Amerikas Katzenjammer
Sieht so der Jubel eines Siegers aus? Joe Biden wird diese Wahl aller Voraussicht nach doch noch gewinnen. Aber von Begeisterung ist selbst bei ihm wenig zu spüren. US-Medien vergleichen Amerikas Stimmung am „Tag danach“mit dem Kater eines Gewohnheitstrinkers – der froh ist, dass im letzten Vollrausch noch mal alles gut gegangen ist, der natürlich Besserung gelobt, aber am Ende natürlich so weitermacht wie immer.

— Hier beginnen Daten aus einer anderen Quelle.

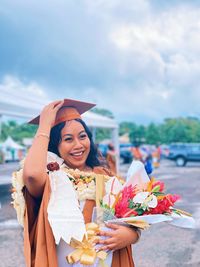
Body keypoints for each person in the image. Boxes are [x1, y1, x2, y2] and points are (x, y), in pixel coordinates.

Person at [22, 99, 140, 267]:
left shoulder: (105, 176)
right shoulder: (51, 178)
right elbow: (32, 175)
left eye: (83, 136)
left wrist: (132, 235)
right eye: (68, 139)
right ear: (55, 145)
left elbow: (133, 218)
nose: (78, 145)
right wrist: (44, 126)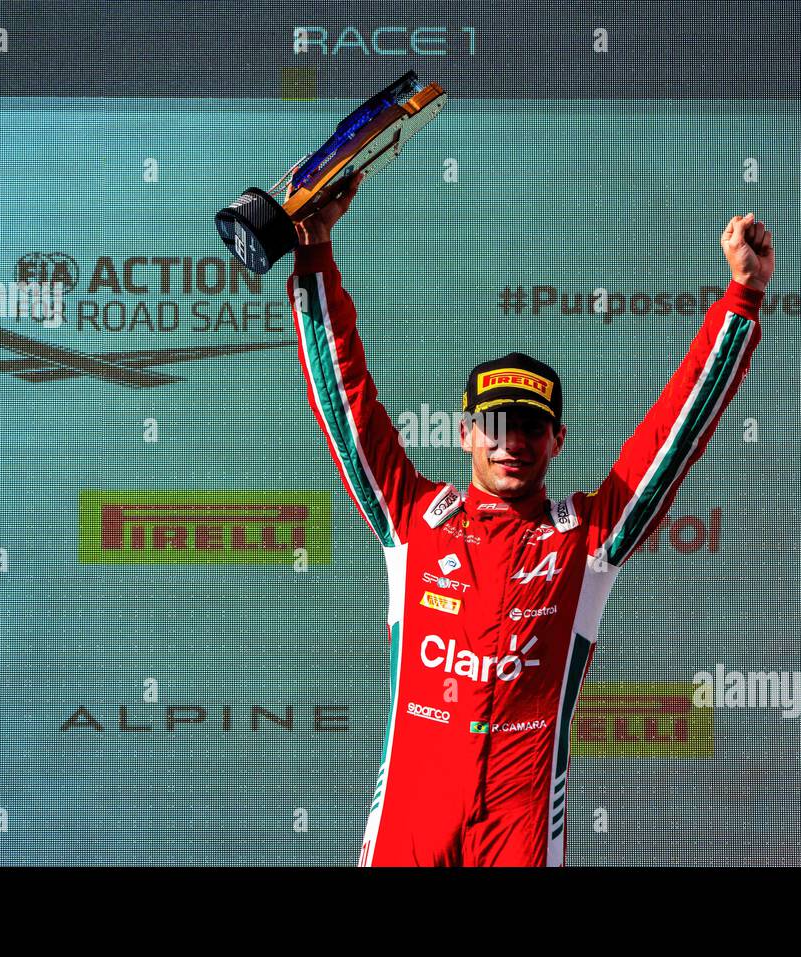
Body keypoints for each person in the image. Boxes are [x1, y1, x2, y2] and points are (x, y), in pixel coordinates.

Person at [285, 170, 773, 866]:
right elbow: (345, 401)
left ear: (557, 439)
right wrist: (315, 254)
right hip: (411, 822)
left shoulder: (588, 540)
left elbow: (676, 431)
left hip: (520, 826)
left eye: (530, 428)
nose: (511, 443)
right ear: (464, 433)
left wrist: (742, 295)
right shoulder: (414, 518)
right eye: (494, 425)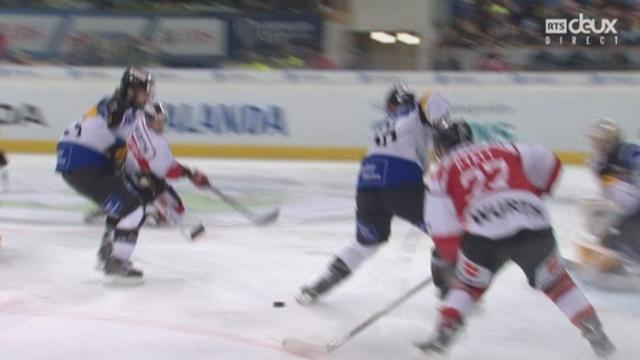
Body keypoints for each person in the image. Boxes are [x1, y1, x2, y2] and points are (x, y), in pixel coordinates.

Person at [416, 121, 615, 358]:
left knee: (467, 286)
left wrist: (457, 260)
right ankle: (598, 338)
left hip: (484, 237)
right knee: (558, 284)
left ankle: (441, 338)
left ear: (440, 149)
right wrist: (534, 193)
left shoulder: (441, 173)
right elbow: (550, 161)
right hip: (534, 227)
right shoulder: (505, 149)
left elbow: (442, 230)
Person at [296, 84, 453, 304]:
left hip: (367, 184)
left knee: (367, 242)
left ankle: (320, 284)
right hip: (401, 182)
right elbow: (434, 100)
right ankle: (448, 291)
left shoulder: (384, 126)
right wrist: (445, 125)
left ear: (391, 106)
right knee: (447, 228)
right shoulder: (416, 114)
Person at [55, 67, 154, 279]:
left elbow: (119, 152)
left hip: (79, 162)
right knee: (133, 209)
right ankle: (116, 261)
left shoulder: (116, 106)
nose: (148, 96)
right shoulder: (120, 108)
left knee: (127, 201)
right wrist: (144, 173)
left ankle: (107, 252)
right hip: (84, 163)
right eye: (144, 91)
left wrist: (137, 173)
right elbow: (115, 118)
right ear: (130, 90)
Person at [124, 102, 211, 229]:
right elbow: (167, 171)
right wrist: (190, 174)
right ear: (148, 120)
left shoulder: (137, 120)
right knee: (177, 209)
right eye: (157, 121)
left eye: (162, 120)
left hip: (119, 170)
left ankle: (125, 204)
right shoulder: (158, 144)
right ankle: (143, 214)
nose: (160, 125)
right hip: (141, 178)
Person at [582, 119, 640, 267]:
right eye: (597, 141)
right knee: (592, 210)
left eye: (604, 141)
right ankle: (608, 246)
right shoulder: (598, 163)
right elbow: (607, 191)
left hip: (634, 203)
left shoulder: (629, 152)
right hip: (625, 206)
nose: (600, 145)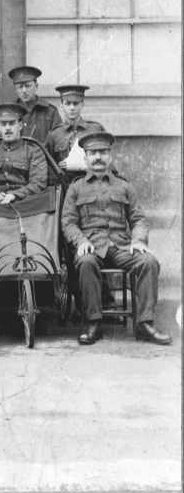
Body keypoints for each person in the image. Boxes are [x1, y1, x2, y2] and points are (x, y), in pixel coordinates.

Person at [61, 132, 171, 346]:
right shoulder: (75, 188)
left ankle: (145, 323)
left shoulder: (124, 186)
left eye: (103, 152)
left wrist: (138, 241)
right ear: (85, 159)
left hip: (122, 248)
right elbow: (68, 222)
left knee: (148, 262)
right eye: (92, 153)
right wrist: (81, 241)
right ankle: (94, 323)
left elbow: (139, 219)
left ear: (110, 157)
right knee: (85, 262)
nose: (98, 157)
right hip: (92, 247)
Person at [0, 103, 48, 204]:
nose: (7, 128)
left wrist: (14, 195)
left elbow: (38, 183)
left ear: (20, 125)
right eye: (3, 124)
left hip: (24, 204)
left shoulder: (34, 151)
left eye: (12, 123)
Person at [44, 85, 106, 179]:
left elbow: (106, 159)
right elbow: (49, 167)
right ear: (61, 106)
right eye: (67, 104)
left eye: (76, 103)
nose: (72, 108)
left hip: (92, 182)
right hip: (65, 185)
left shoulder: (96, 130)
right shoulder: (55, 135)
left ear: (83, 104)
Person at [7, 66, 62, 143]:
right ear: (16, 89)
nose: (24, 91)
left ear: (36, 86)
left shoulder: (51, 112)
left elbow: (58, 140)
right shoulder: (9, 112)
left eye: (28, 86)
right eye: (20, 87)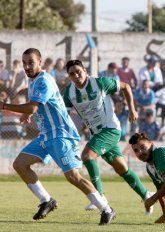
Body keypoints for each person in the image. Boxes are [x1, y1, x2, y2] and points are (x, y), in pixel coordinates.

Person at [0, 48, 115, 225]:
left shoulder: (44, 80)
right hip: (46, 135)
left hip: (61, 135)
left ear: (40, 62)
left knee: (73, 177)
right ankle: (47, 200)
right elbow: (37, 107)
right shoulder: (32, 81)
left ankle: (106, 208)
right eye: (24, 62)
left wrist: (4, 106)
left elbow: (32, 107)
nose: (27, 66)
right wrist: (28, 115)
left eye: (31, 62)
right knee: (20, 164)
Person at [63, 59, 154, 213]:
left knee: (87, 156)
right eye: (72, 74)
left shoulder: (100, 83)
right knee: (122, 169)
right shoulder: (69, 93)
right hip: (97, 134)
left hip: (110, 129)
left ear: (84, 70)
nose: (76, 75)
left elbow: (125, 86)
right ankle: (147, 195)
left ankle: (99, 196)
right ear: (69, 76)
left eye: (78, 71)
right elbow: (63, 113)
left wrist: (132, 109)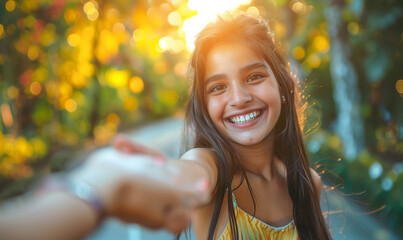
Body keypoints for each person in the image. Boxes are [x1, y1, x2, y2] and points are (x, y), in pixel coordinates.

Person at [116, 13, 332, 240]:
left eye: (254, 76)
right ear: (205, 106)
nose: (239, 99)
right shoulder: (212, 172)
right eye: (218, 87)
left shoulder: (309, 184)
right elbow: (190, 173)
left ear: (281, 84)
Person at [0, 135, 210, 240]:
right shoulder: (213, 157)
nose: (238, 99)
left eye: (246, 78)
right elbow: (195, 169)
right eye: (218, 87)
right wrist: (104, 184)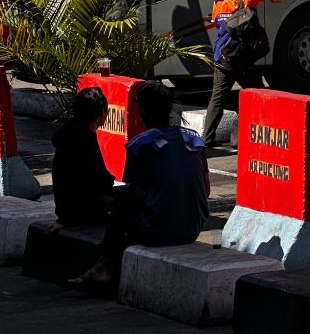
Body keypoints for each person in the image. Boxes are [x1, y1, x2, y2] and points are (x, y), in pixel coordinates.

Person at [74, 81, 210, 287]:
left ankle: (103, 265)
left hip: (159, 231)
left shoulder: (141, 145)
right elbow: (206, 189)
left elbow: (136, 197)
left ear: (143, 110)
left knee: (120, 202)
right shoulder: (192, 140)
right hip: (193, 228)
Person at [203, 0, 269, 146]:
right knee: (256, 95)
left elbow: (216, 22)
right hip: (242, 58)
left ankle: (207, 138)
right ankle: (250, 136)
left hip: (222, 56)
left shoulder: (219, 0)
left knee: (217, 99)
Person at [49, 86, 116, 232]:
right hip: (80, 209)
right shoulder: (83, 139)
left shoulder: (70, 131)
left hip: (66, 209)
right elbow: (99, 179)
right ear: (101, 113)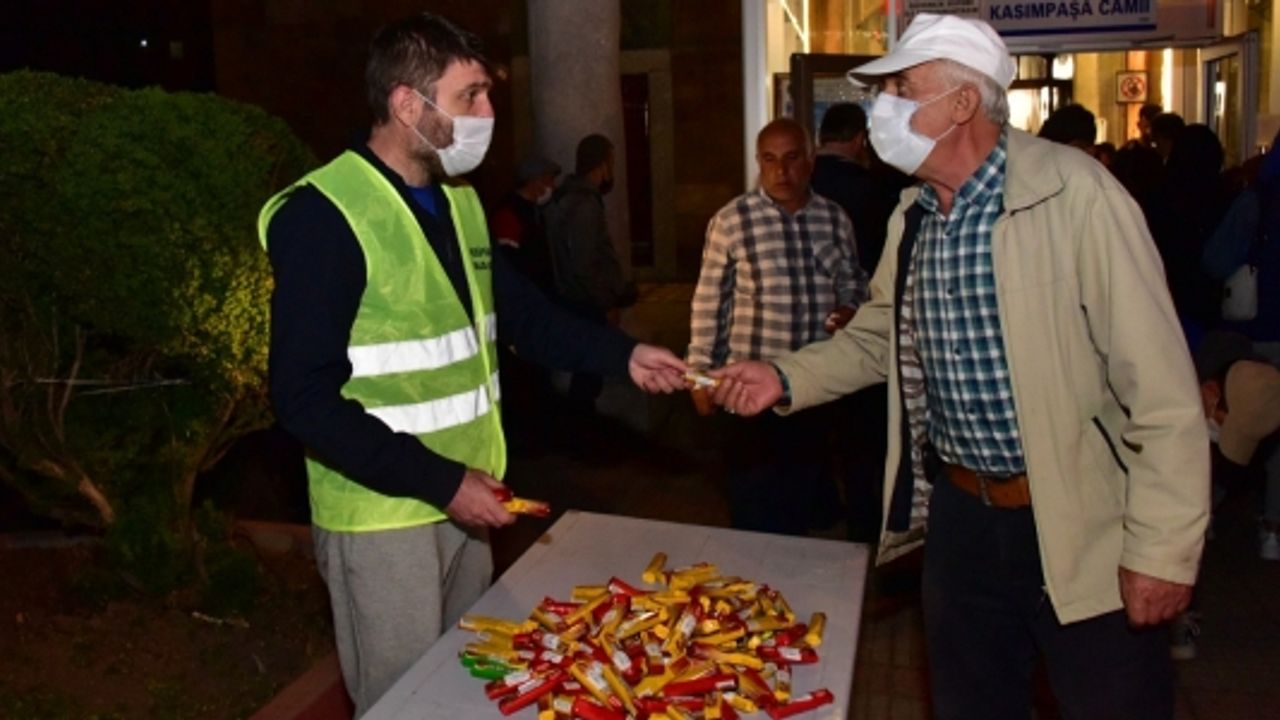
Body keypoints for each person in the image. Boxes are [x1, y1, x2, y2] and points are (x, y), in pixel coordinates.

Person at [710, 13, 1208, 719]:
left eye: (901, 89)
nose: (882, 109)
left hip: (1077, 521)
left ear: (963, 102)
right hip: (962, 521)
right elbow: (878, 337)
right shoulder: (913, 217)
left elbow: (1160, 389)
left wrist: (1161, 550)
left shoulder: (1075, 197)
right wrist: (784, 377)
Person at [257, 14, 686, 716]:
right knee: (403, 704)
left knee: (467, 690)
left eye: (487, 94)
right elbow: (302, 396)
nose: (487, 114)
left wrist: (626, 355)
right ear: (406, 104)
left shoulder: (459, 204)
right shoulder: (325, 215)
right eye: (470, 96)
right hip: (385, 516)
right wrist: (443, 482)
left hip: (468, 499)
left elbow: (525, 318)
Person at [688, 117, 869, 535]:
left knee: (804, 503)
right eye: (769, 160)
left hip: (812, 388)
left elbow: (853, 281)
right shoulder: (732, 221)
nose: (780, 171)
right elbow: (709, 301)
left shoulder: (834, 219)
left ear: (810, 161)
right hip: (749, 393)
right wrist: (698, 373)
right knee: (754, 506)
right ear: (758, 162)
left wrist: (850, 307)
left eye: (791, 159)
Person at [809, 102, 890, 541]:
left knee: (811, 429)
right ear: (859, 139)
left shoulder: (803, 181)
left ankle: (819, 507)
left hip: (805, 334)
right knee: (861, 437)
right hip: (862, 324)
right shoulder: (873, 189)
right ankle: (862, 522)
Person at [546, 133, 635, 414]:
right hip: (586, 303)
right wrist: (606, 303)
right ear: (601, 163)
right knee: (587, 378)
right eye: (611, 161)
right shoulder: (583, 204)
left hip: (580, 300)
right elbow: (585, 264)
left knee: (587, 375)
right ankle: (582, 432)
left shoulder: (574, 199)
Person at [490, 154, 560, 293]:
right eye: (549, 181)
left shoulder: (535, 212)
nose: (553, 186)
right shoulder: (509, 213)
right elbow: (509, 263)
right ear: (535, 181)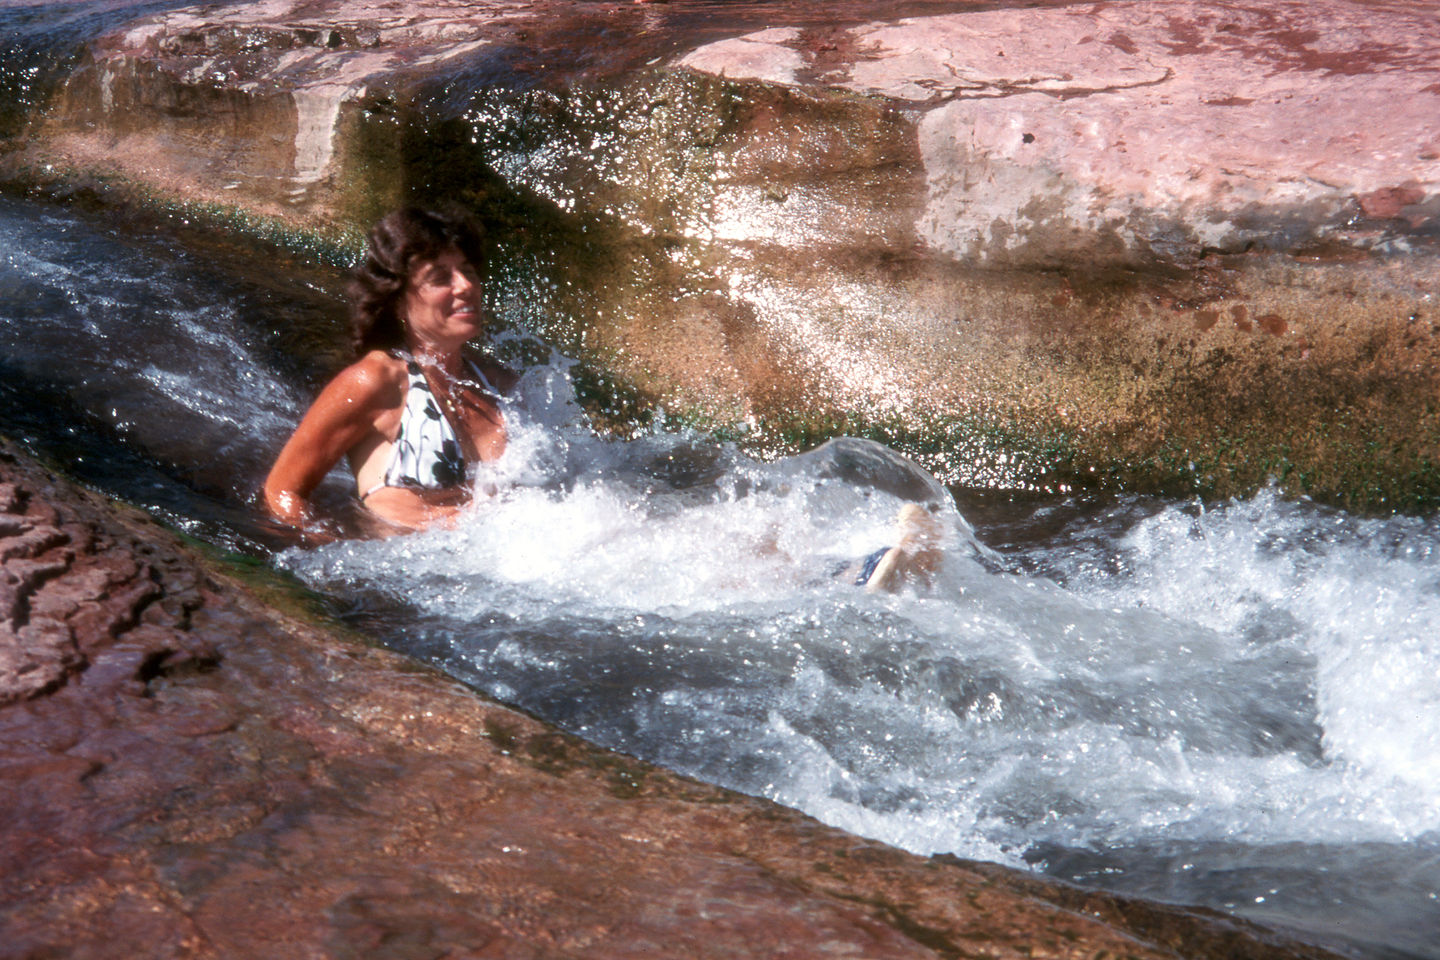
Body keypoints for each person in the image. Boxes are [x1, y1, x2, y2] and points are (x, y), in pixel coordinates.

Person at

Denn das nüchterne Fazit muss lauten: Beinahe die Hälfte des Landes hat für einen Kandidaten gestimmt, der an einen Psychopathen erinnerte. Das antiquierte Wahlsystem hat Trump wieder in die Nähe des Wahlsiegs gebracht, obwohl er landesweit deutlich weniger Stimmen erhielt. Was (beunruhigenderweise) neu ist: Ein Wesenselement von Demokratien – die friedliche und würdevolle Übergabe von Macht – ist ausgerechnet in dem Land, das Demokratie in viele Teile der Welt exportieren wollte, offen infrage gestellt. Kann sich jemand vorstellen, dass Trump seine Niederlage eingesteht und seinen Nachfolger einarbeitet? Nein, er wird sich als Märtyrer inszenieren, dem die Wahl gestohlen wurde – und an seiner nächsten Karrierestufe arbeiten, ob als TV-Bösewicht oder sogar wieder als Präsidentschaftskandidat. Zugleich müsste ein Präsident Biden mit einem USSenat rechnen, der sich den Ideen des Trumpismus verpflichtet fühlt – und ohnehin hinterfragen, weshalb die vielen Trump-Wähler so taub für andere Botschaften blieben. Ganz gleich, wie es weitergeht: Wenig ist gut in Amerika.